Worship created a controversy for the prophets of the Old Testament. The Lord God had instituted temple worship during the reign of King Solomon. The temple in Jerusalem had various rituals like animal sacrifices and pray incense which had roots from the time of Moses and the Exodus. The Israelites were expected to worship God in the temple on a regular basis and many did.
However the prophets spotted a major problem in worship. It had become empty rituals that did not transform the lives of the worshippers. The prophet Isaiah spoke against such abuses,
What to me is the multitude of your sacrifices? says the Lord;
I have had enough of burnt offerings of rams
and the fat of fed beasts.
Trample my courts no more; bringing offerings is futile;
your appointed festivals my soul hates;
they have become a burden to me,
even though you make many prayers, I will not listen;
your hands are full of blood. (Isaiah 1:11-15 abridged)

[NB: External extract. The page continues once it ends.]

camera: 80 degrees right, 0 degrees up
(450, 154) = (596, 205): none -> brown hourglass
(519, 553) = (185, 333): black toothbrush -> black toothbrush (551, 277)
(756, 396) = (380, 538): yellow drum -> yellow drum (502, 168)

Worship had not transformed God’s people into agents of God’s peace and healing for the world. The prophet’s words can be a critique of us today. Has our worship service turned us into servants of God? Do we expect to encounter the living God at worship and be changed?

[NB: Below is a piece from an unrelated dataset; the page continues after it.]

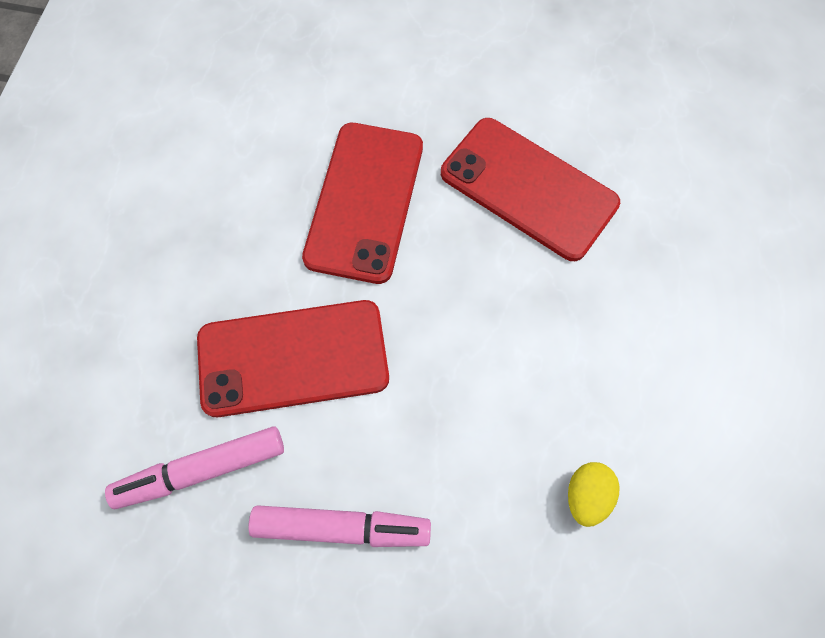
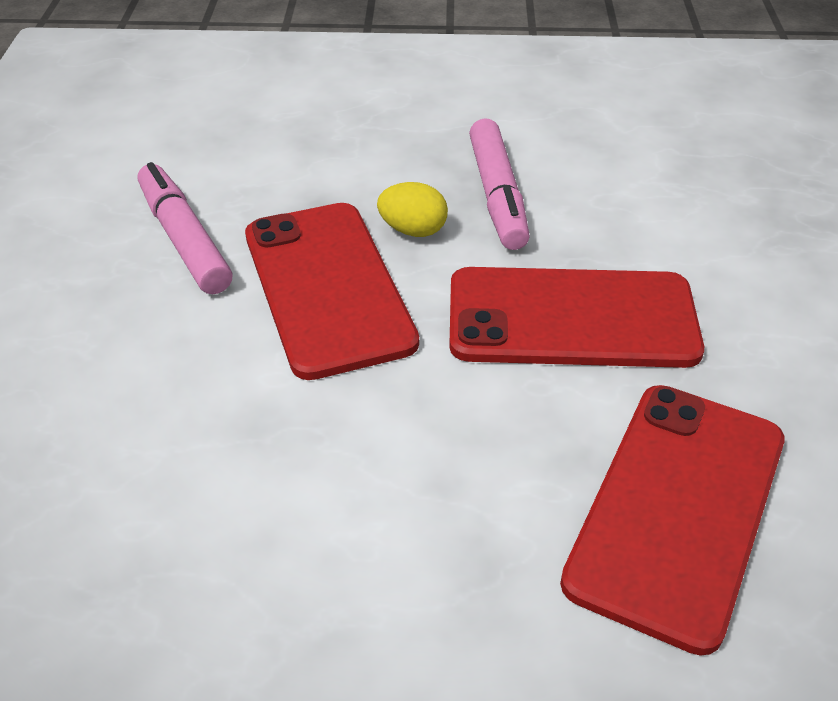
camera: 80 degrees right, 25 degrees down
(341, 527) = (112, 362): pink marker -> pink marker (497, 195)
(586, 495) = (146, 642): yellow egg -> yellow egg (413, 230)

We may suppose these depths of prayer are our achievement. But this humanistic account misses the autonomy of the life of prayer. This inner life has a life of its own, invigorated not by us but by a divine Source. . . . Our prayers are mingled with a vaster Word, a Word that at one time was made flesh. We pray, and yet it not we who pray, but a Greater who prays in us. In a holy hush we bow in Eternity, and know the Divine Concern tenderly enwrapping us and all things within His persuading love. Here all human initiative has passed into acquiescence, and He works and prayer and seeks His own through us in exquisite, energizing life. (p. 45, abridged)
Now that is a description of the Vibrant Life of Faith in Christ.
Lord Jesus, turn my tired, routine prayers and worship into a joyous dance with your Spirit.